Denmark’s 2024 Green Tripartite Agreement, which introduces a livestock emissions tax from 2030, shows how national policy can get ahead of EU-level action and position domestic producers competitively for a low-carbon future.
4. Ensure a just transition
With methane emissions highly concentrated, decarbonisation will fall heavily on a relatively small number of farms and regions, particularly in France, Germany, and Ireland.
Smaller farms face higher barriers to transition, from financing constraints to reporting burdens. Tailored territorial action plans, lighter reporting requirements for smallholders, and safeguards to ensure distributors shoulder their share of costs can help ensure that farmers and consumers are not left behind.
Closing the financing gap
Despite agriculture’s central role in EU climate goals, both public and private finance for the sector’s transition is far below potential. The annual public investment needed to cut agricultural emissions by 53% by 2050 is estimated at EUR155 billion. Yet globally, agriculture, forestry, and land use (AFOLU) receive just 0.4% of all climate mitigation finance.

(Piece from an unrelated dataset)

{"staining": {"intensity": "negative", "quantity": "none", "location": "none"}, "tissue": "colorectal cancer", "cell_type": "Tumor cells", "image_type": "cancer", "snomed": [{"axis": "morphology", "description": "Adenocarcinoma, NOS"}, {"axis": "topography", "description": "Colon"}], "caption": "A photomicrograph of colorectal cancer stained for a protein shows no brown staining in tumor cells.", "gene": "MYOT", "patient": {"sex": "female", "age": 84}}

The current policy gaps make it harder for banks and investors to identify green-aligned agricultural activities, keeping the sector largely out of green bond and loan markets. The exclusion of agriculture from the EU Taxonomy also means investments don’t count towards banks’ Green Asset Ratios, reducing incentives to lend for transition.
Fixing the definition gap would unlock capital from both public sources like the CAP and private markets, opening new opportunities for labelled bond issuance, green lending, and blended finance to de-risk innovation at farm level.
What’s next?
For investors, methane emissions are both a risk and an opportunity. Inaction risks rising climate losses, volatile commodity prices, and policy shifts that may arrive suddenly and disrupt supply chains.
The opportunity lies in shaping a sector-wide transformation. Aligning policy definitions, redirecting subsidies, and opening access to green finance can create investable pipelines across the agri-food value chain. From biogas projects and alternative proteins to low-emission feed and manure management technologies, credible methane abatement offers a pathway to measurable climate impact, stable returns, and strengthened food security.